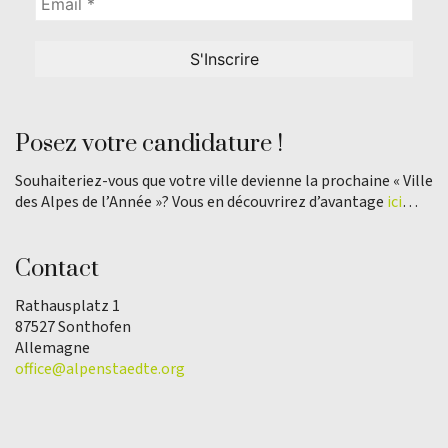
Posez votre candidature !
Souhaiteriez-vous que votre ville devienne la prochaine « Ville
des Alpes de l’Année »? Vous en découvrirez d’avantage
ici
…
Contact
Rathausplatz 1
87527 Sonthofen
Allemagne
office@alpenstaedte.org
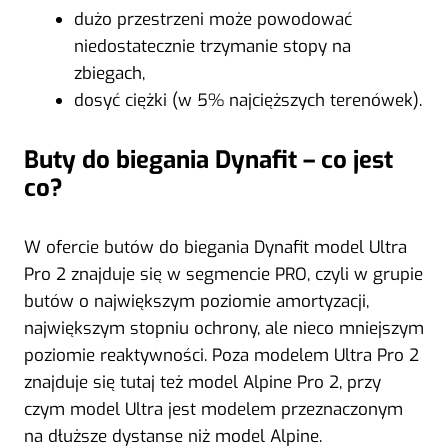
dużo przestrzeni może powodować
niedostatecznie trzymanie stopy na
zbiegach,
dosyć ciężki (w 5% najcięższych terenówek).
Buty do biegania Dynafit – co jest
co?
W ofercie butów do biegania Dynafit model Ultra
Pro 2 znajduje się w segmencie PRO, czyli w grupie
butów o największym poziomie amortyzacji,
największym stopniu ochrony, ale nieco mniejszym
poziomie reaktywności. Poza modelem Ultra Pro 2
znajduje się tutaj też model Alpine Pro 2, przy
czym model Ultra jest modelem przeznaczonym
na dłuższe dystanse niż model Alpine.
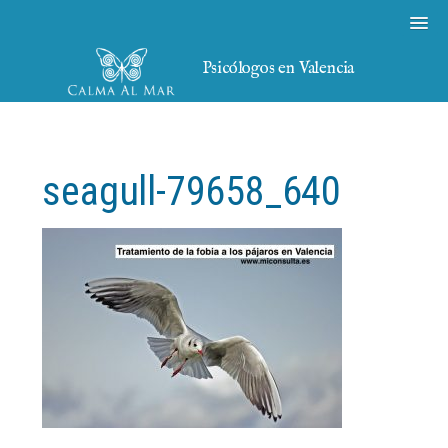
Psicólogos en Valencia
seagull-79658_640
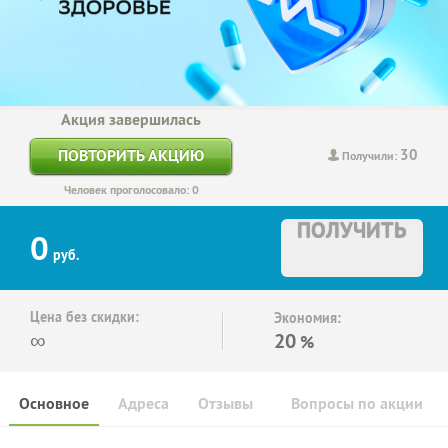
Акция завершилась
30
ПОВТОРИТЬ АКЦИЮ
Получили:
Человек проголосовало: 0
ПОЛУЧИТЬ
0
руб.
Цена без скидки:
Экономия:
∞
20
%
Основное
Адреса
Отзывы
Вопросы по акции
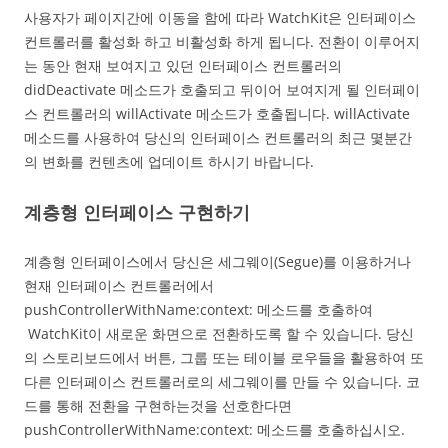
사용자가 페이지간에 이동을 함에 따라 WatchKit은 인터페이스
컨트롤러를 활성화 하고 비활성화 하게 됩니다. 전환이 이루어지
는 동안 현재 보여지고 있던 인터페이스 컨트롤러의
didDeactivate 메소드가 호출되고 뒤이어 보여지게 될 인터페이
스 컨트롤러의 willActivate 메소드가 호출됩니다. willActivate
메소드를 사용하여 당신의 인터페이스 컨트롤러의 최근 몇분간
의 변화를 컨텐츠에 업데이트 하시기 바랍니다.
계층형 인터페이스 구현하기
계층형 인터페이스에서 당신은 세그웨이(Segue)를 이용하거나
현재 인터페이스 컨트롤러에서
pushControllerWithName:context: 메소드를 호출하여
WatchKit이 새로운 화면으로 전환하도록 할 수 있습니다. 당신
의 스토리보드에서 버튼, 그룹 또는 테이블 로우들을 활용하여 또
다른 인터페이스 컨트롤러로의 세그웨이를 만들 수 있습니다. 코
드를 통해 전환을 구현하는것을 선호한다면
pushControllerWithName:context: 메소드를 호출하십시오.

★ ★ ★ ★ ★

DIRECTIONS FOR THIS TASK ▸ No pictures belong in the copy. Repeat the entries exactly.

ANSWER TO THIS EXERCISE ▸
Posez votre candidature !
Souhaiteriez-vous que votre ville devienne la prochaine « Ville
des Alpes de l’Année »? Vous en découvrirez d’avantage
ici
…
Contact
Rathausplatz 1
87527 Sonthofen
Allemagne
office@alpenstaedte.org
dużo przestrzeni może powodować
niedostatecznie trzymanie stopy na
zbiegach,
dosyć ciężki (w 5% najcięższych terenówek).
Buty do biegania Dynafit – co jest
co?
W ofercie butów do biegania Dynafit model Ultra
Pro 2 znajduje się w segmencie PRO, czyli w grupie
butów o największym poziomie amortyzacji,
największym stopniu ochrony, ale nieco mniejszym
poziomie reaktywności. Poza modelem Ultra Pro 2
znajduje się tutaj też model Alpine Pro 2, przy
czym model Ultra jest modelem przeznaczonym
na dłuższe dystanse niż model Alpine.
Psicólogos en Valencia
seagull-79658_640
Акция завершилась
30
ПОВТОРИТЬ АКЦИЮ
Получили:
Человек проголосовало: 0
ПОЛУЧИТЬ
0
руб.
Цена без скидки:
Экономия:
∞
20
%
Основное
Адреса
Отзывы
Вопросы по акции
사용자가 페이지간에 이동을 함에 따라 WatchKit은 인터페이스
컨트롤러를 활성화 하고 비활성화 하게 됩니다. 전환이 이루어지
는 동안 현재 보여지고 있던 인터페이스 컨트롤러의
didDeactivate 메소드가 호출되고 뒤이어 보여지게 될 인터페이
스 컨트롤러의 willActivate 메소드가 호출됩니다. willActivate
메소드를 사용하여 당신의 인터페이스 컨트롤러의 최근 몇분간
의 변화를 컨텐츠에 업데이트 하시기 바랍니다.
계층형 인터페이스 구현하기
계층형 인터페이스에서 당신은 세그웨이(Segue)를 이용하거나
현재 인터페이스 컨트롤러에서
pushControllerWithName:context: 메소드를 호출하여
WatchKit이 새로운 화면으로 전환하도록 할 수 있습니다. 당신
의 스토리보드에서 버튼, 그룹 또는 테이블 로우들을 활용하여 또
다른 인터페이스 컨트롤러로의 세그웨이를 만들 수 있습니다. 코
드를 통해 전환을 구현하는것을 선호한다면
pushControllerWithName:context: 메소드를 호출하십시오.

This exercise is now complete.